Jammu, Oct 11: The J&K Government seems to have pushed the much-hyped State Drug Policy—awaiting implementation for the past nine months—to the backburner as it is still indecisive over the constitution of crucial State Drug Committee, a monitoring and regulatory body to oversee the introduction of generic medicines in the state.
Highly placed sources said that “strong drug mafia” having nexus with the medical practitioners is using its influence to scuttle the implementation of the policy that envisages introduction of generic drugs in place of the branded ones.
“While the new drug policy will greatly benefit the common man, the introduction of generic drugs would also deal a severe blow to the drug mafia that has flourished in the state in the past one decade in connivance with doctors and paramedics,” they said.

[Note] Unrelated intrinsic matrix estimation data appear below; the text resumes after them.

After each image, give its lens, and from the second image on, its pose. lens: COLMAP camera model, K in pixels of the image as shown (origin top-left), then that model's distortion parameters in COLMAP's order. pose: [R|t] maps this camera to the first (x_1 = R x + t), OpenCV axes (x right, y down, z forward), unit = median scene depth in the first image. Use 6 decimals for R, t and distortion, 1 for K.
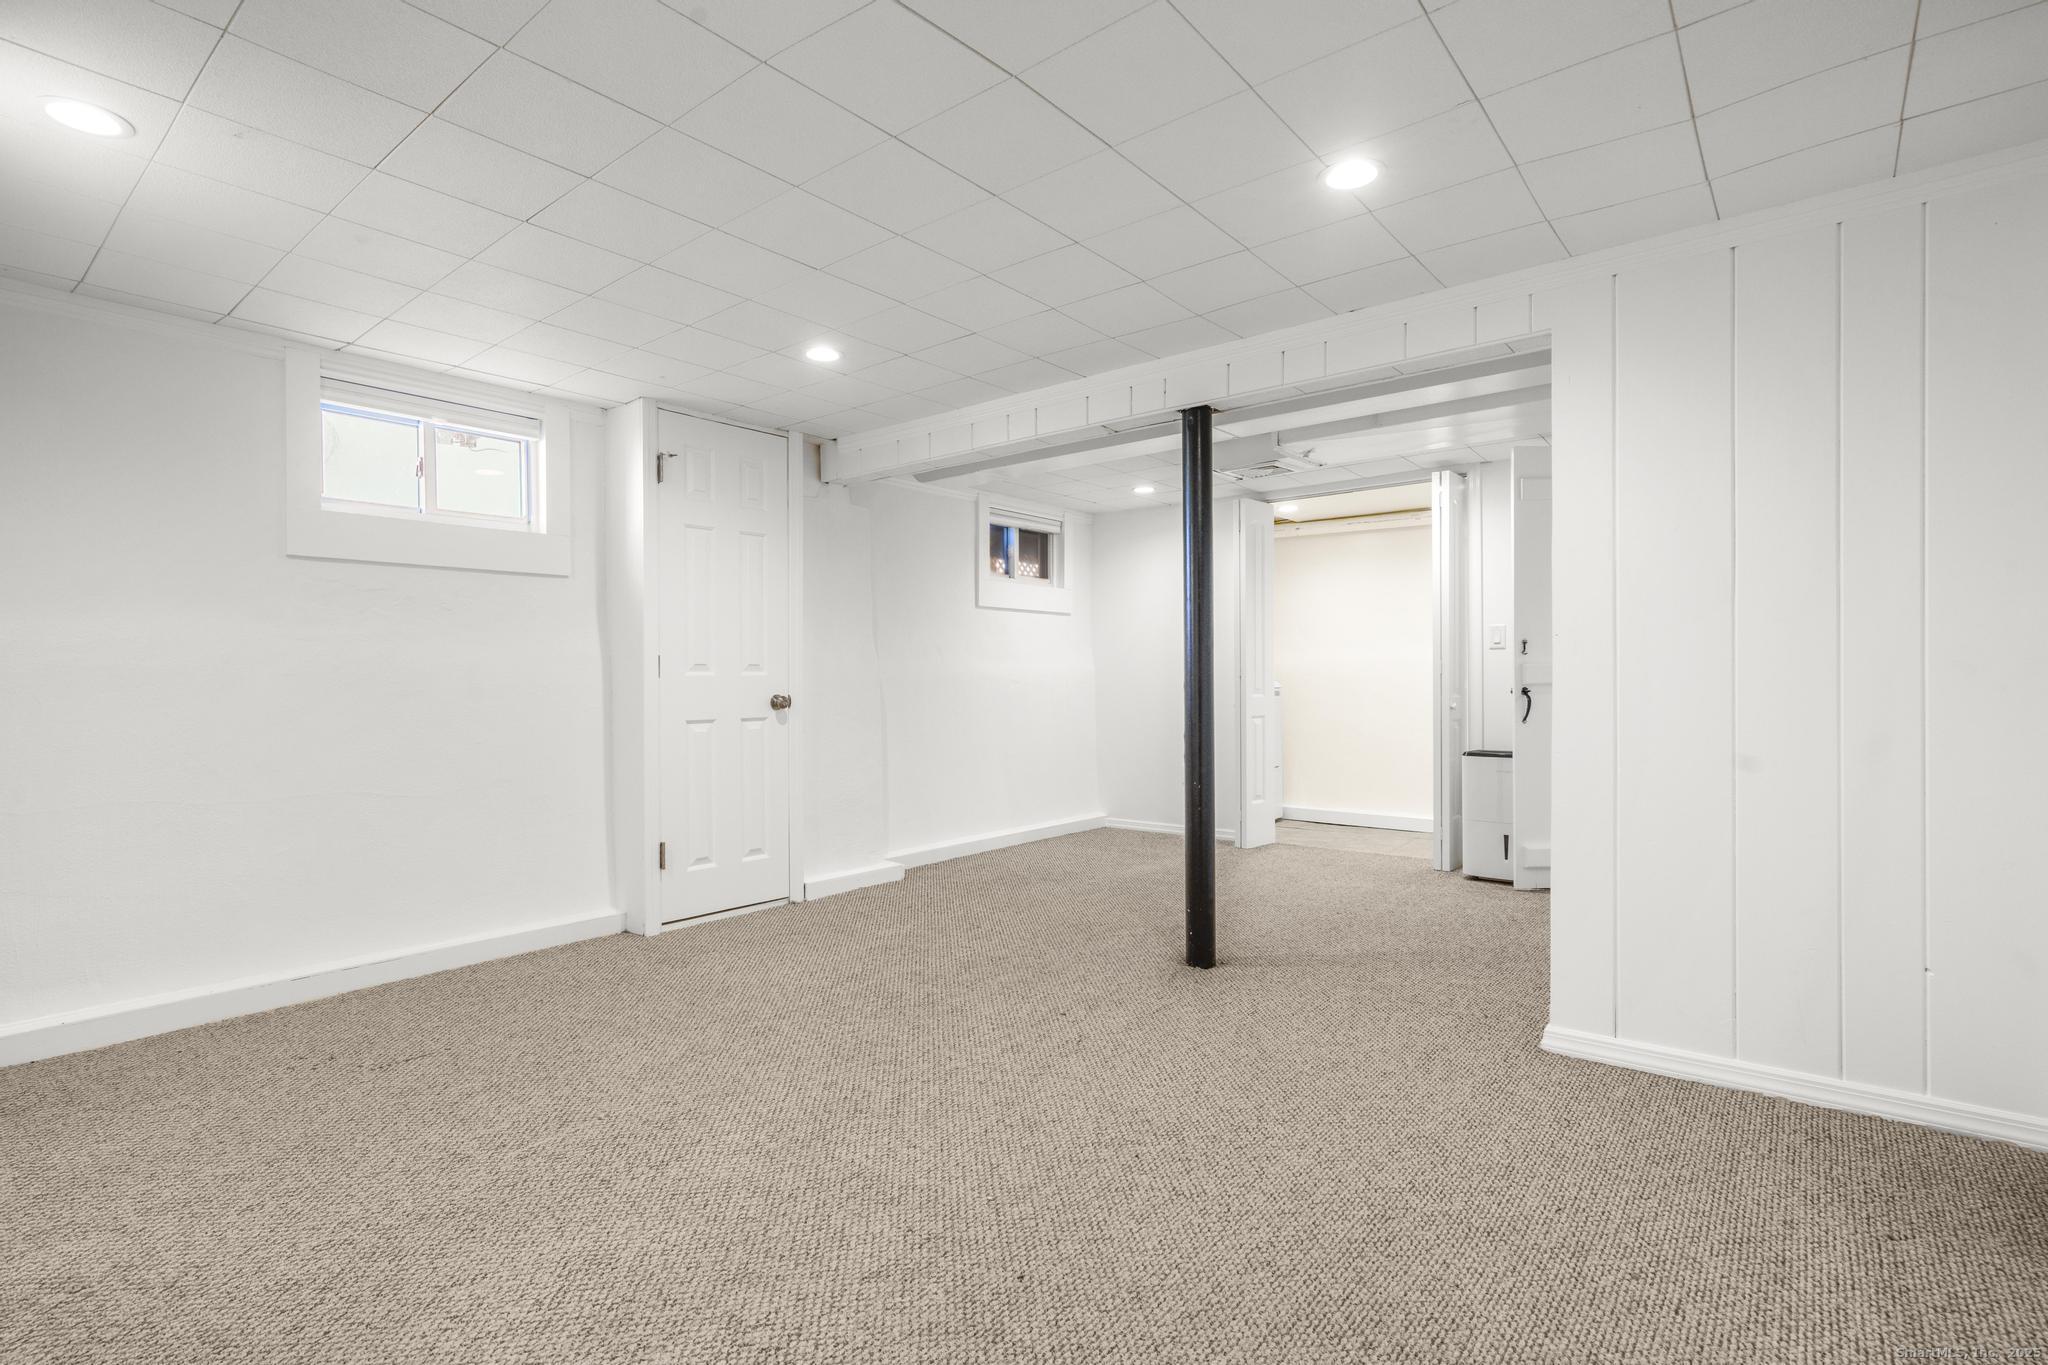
lens RADIAL K [[977.7, 0, 1025.8], [0, 977.7, 681.7], [0, 0, 1]] dist [-0.000218, 0.000687]
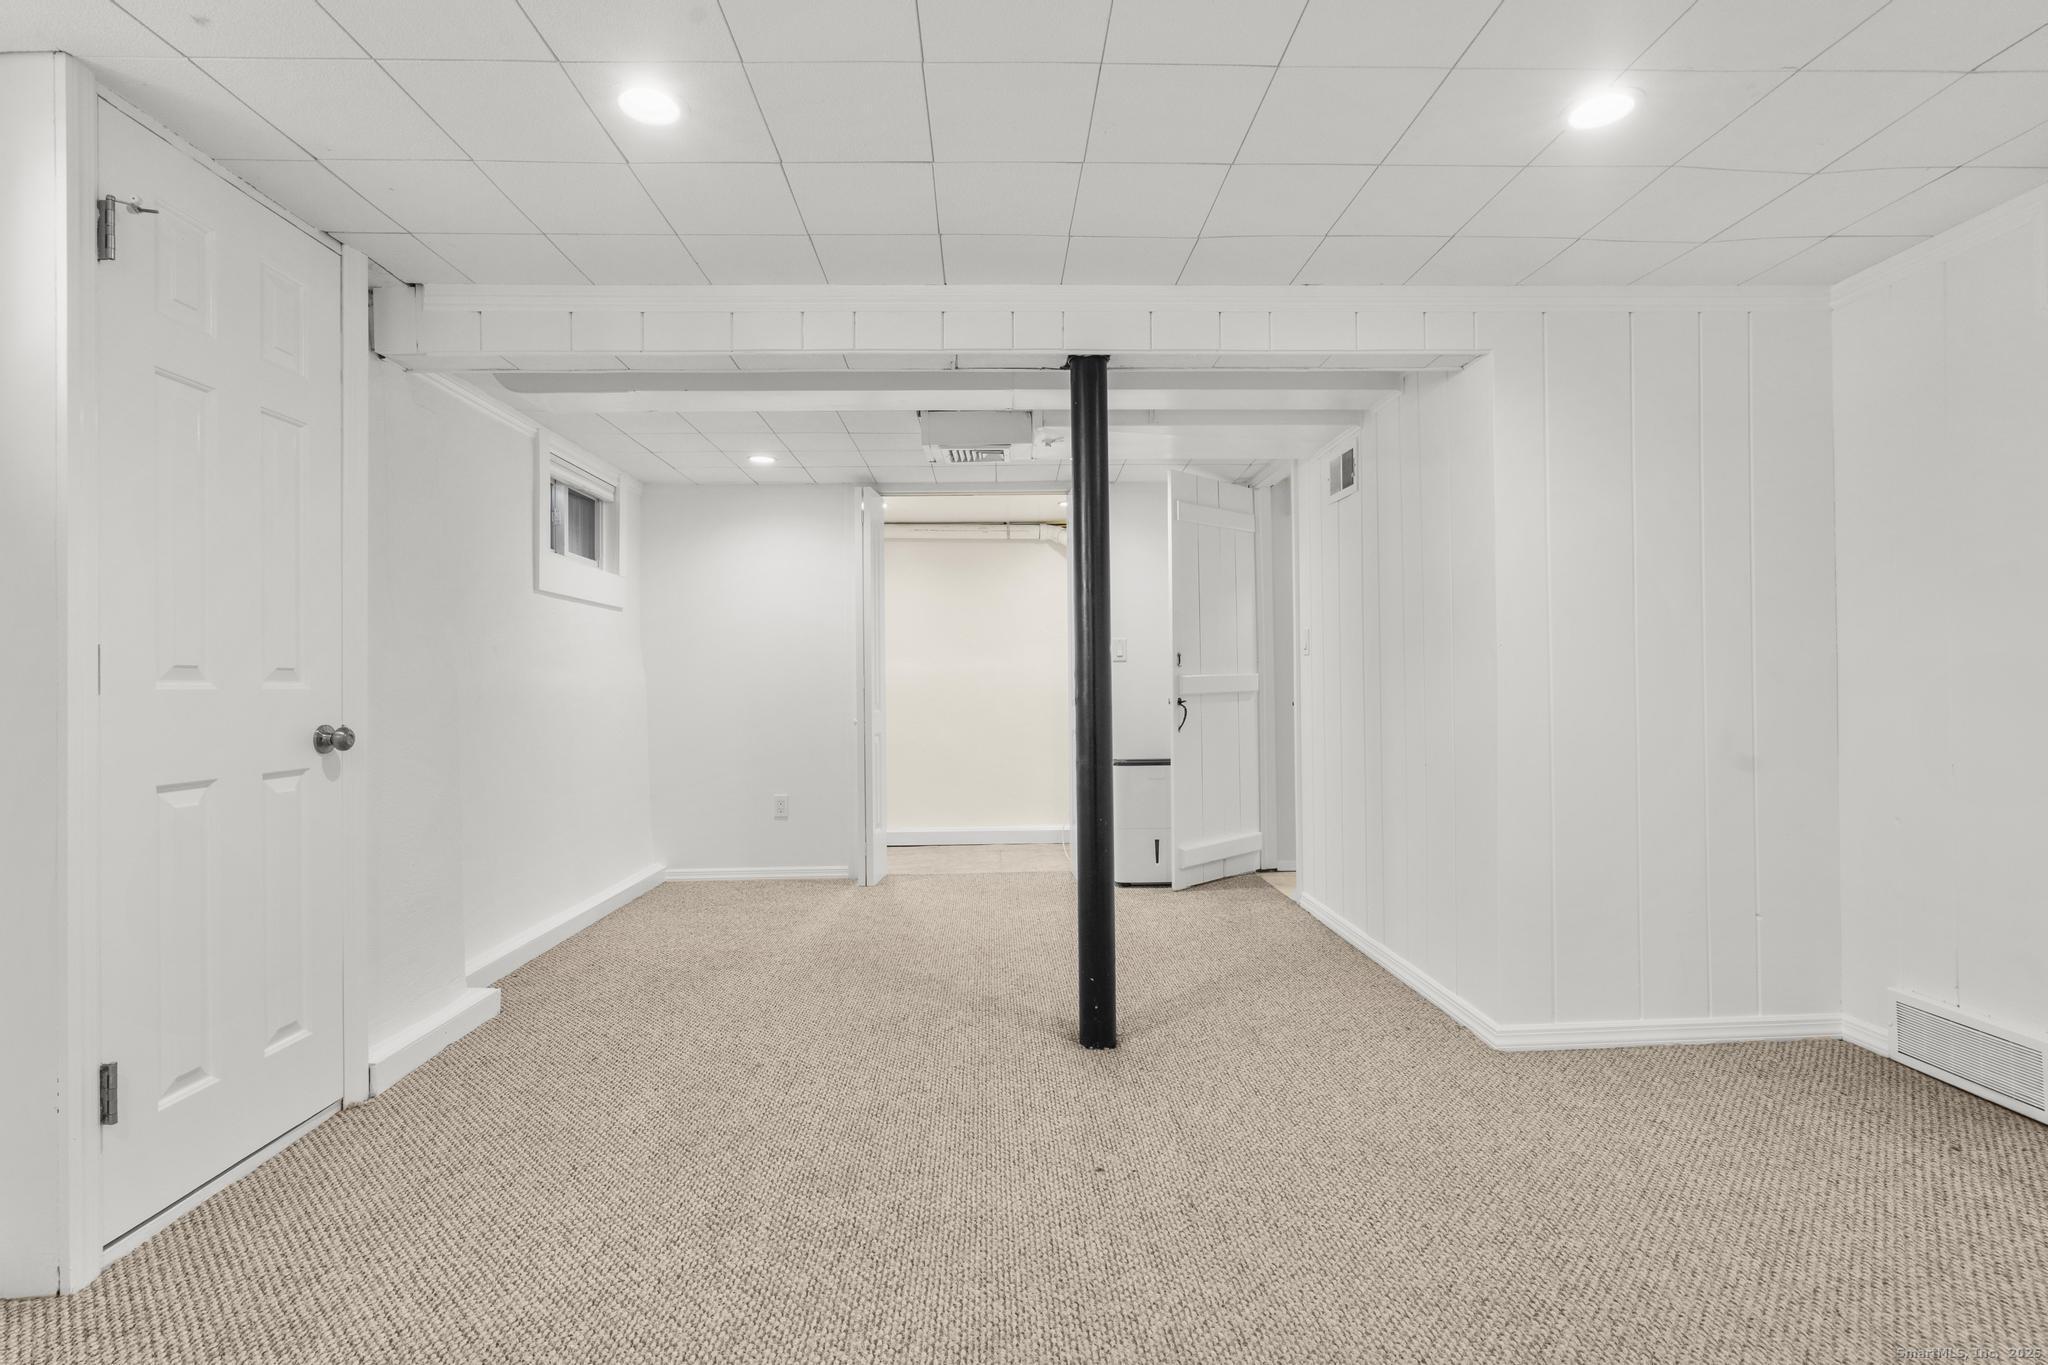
lens RADIAL K [[945.5, 0, 1021.2], [0, 945.5, 679.3], [0, 0, 1]] dist [-0.000613, 0.001006]
pose [[0.753384, 0.002752, 0.657575, -0.341976], [0.008634, 0.999864, -0.014076, -0.001335], [-0.657524, 0.016282, 0.753257, 0.397301]]
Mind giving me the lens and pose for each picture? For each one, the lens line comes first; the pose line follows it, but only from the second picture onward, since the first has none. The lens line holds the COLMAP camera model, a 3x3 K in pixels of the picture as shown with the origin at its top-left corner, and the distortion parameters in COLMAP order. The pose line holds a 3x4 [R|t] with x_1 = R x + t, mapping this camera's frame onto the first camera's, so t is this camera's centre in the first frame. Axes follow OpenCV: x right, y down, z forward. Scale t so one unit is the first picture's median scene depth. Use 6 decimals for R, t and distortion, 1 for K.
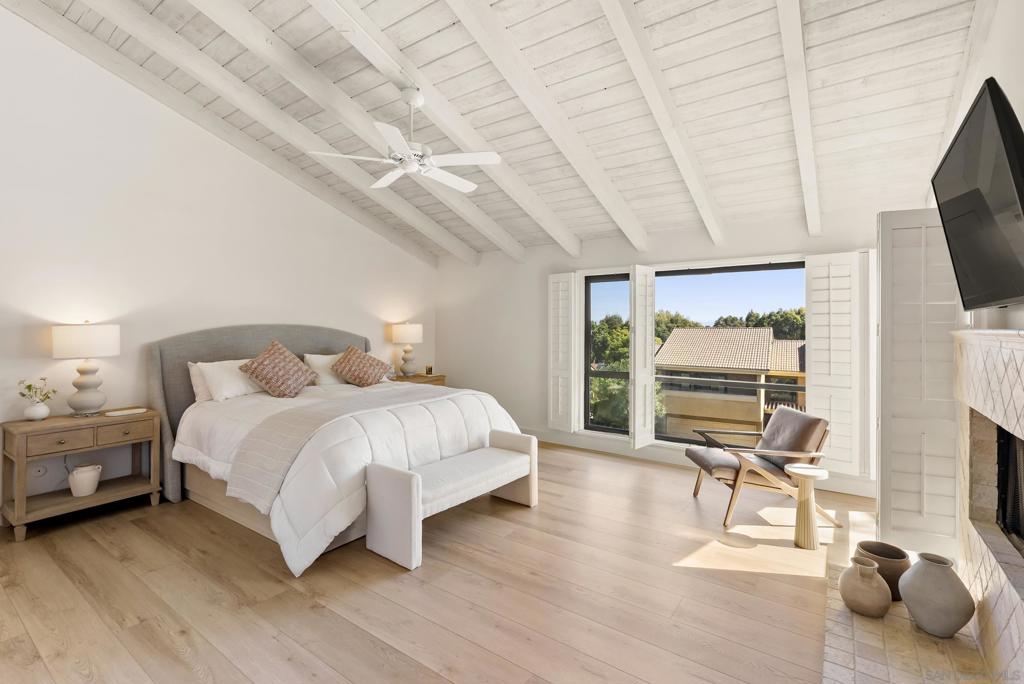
lens RADIAL K [[467.0, 0, 512.0], [0, 467.0, 342.0], [0, 0, 1]] dist [-0.001093, 0.000141]
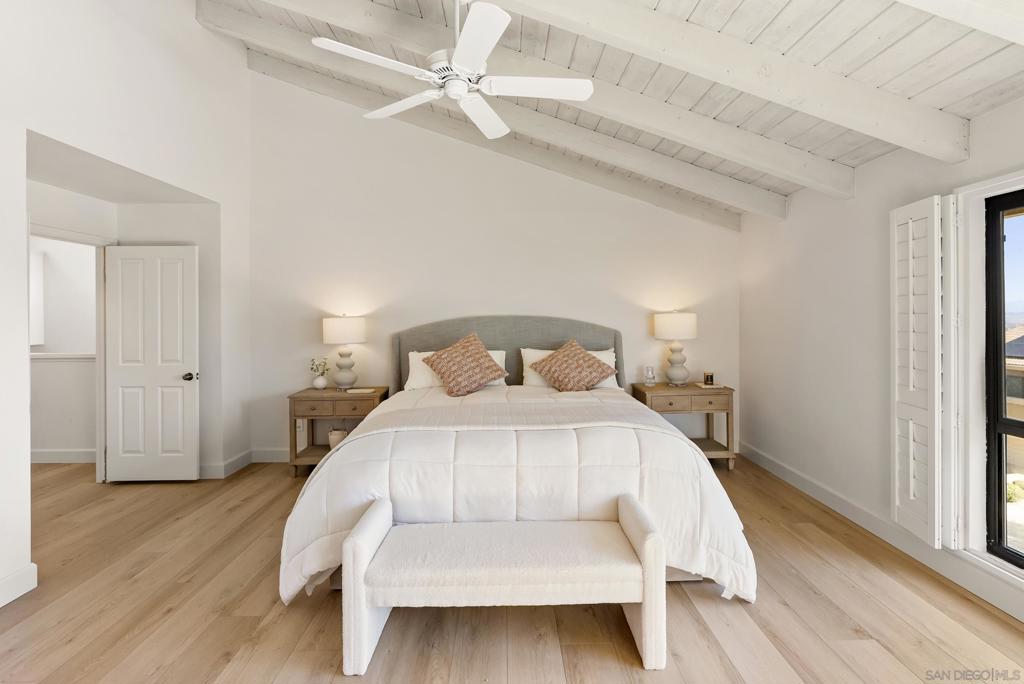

As per the new drug policy approved in January this year, the Department of Health and Medical Education has to appoint the ‘State Drug Committee’ to be entrusted with the responsibility of preparing and subsequently updating the essential drug lists after every two years. “The committee is yet to be formulated despite the fact that only 350 essential drugs have been included in the drug policy,” the sources said.
Even as the Policy envisaging introduction of generic drugs has been approved by the government, doctors in all government hospitals are still prescribing trademark names of drugs instead of prescribing salts.
“The failure of the government in implementing the policy in letter and spirit reflects that it seems to be succumbing to the pressure of the drug mafia running in nexus with doctors,” the sources said.
Experts said the delay in implementing the policy has defeated the very objective of the initiative, which was appreciated by one and all.
Doctors posted in the state government hospitals maintain that they have not received any official communication about the new drug policy and thus no one was following it.
While only 350 drugs have been approved under the new policy, there is unbridled sale of thousands of drugs which have been barred under the Drug Policy primarily in the wake of any enforcement or monitoring authority, sources said.
Talking to Greater Kashmir, the Minister for Health Sham Lal Sharma said the Government has decided to amend the procurement norms to facilitate introduction of generic drugs through departmental supplies. “After the introduction of generic medicines in government hospitals, we will instruct doctors to prescribe only generic drugs to give relief to common masses,” he said, adding that the process for formation of the State Drug Committee is on.
Admitting the nexus between doctors and pharmaceutical companies was creating hurdles in the implementation of drug policy, Sharma said that “due to this nexus many doctors are still prescribing trademark names of medicines instead of salts.”